Those lines of the data that hold the word "index" are to be copied out.

Listed entries ▸
·····
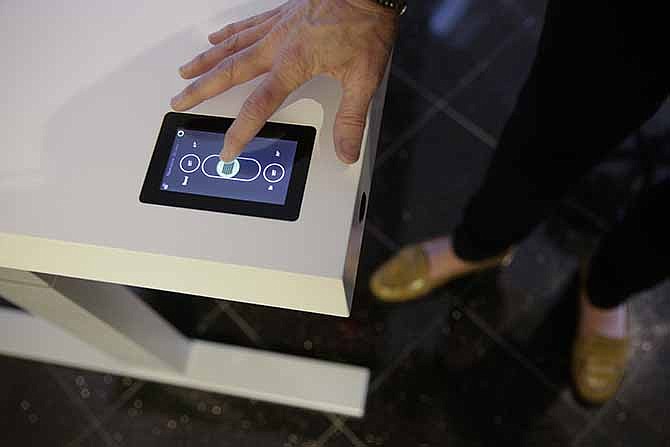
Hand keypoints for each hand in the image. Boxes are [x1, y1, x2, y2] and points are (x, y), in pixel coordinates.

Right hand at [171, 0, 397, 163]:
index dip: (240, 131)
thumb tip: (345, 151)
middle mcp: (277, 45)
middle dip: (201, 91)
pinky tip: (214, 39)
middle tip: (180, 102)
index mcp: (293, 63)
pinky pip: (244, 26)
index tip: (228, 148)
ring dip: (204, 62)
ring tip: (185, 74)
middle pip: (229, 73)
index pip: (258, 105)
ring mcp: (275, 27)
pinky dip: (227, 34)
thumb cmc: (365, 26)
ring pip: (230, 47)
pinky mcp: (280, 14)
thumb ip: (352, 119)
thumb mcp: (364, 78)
·····
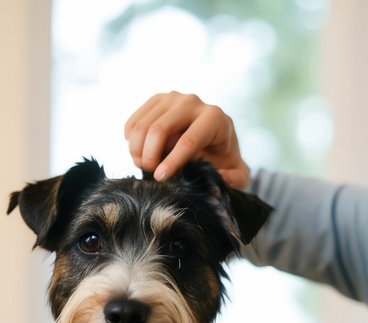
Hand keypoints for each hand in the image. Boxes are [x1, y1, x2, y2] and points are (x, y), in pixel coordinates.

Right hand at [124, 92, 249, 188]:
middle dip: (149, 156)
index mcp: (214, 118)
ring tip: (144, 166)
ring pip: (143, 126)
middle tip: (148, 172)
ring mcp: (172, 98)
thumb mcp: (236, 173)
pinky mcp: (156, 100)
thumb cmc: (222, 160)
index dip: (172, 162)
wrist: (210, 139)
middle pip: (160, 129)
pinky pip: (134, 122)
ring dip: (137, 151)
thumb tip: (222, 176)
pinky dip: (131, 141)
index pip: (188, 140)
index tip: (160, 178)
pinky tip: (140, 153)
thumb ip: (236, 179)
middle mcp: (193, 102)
·····
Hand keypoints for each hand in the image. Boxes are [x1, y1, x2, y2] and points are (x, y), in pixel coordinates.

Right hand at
·····
Solved exercise ▸
index dip: (240, 131)
index mcp: (293, 63)
index tip: (228, 148)
index pip: (258, 105)
index mcp: (214, 118)
index dip: (172, 162)
index pip: (188, 140)
index tip: (160, 178)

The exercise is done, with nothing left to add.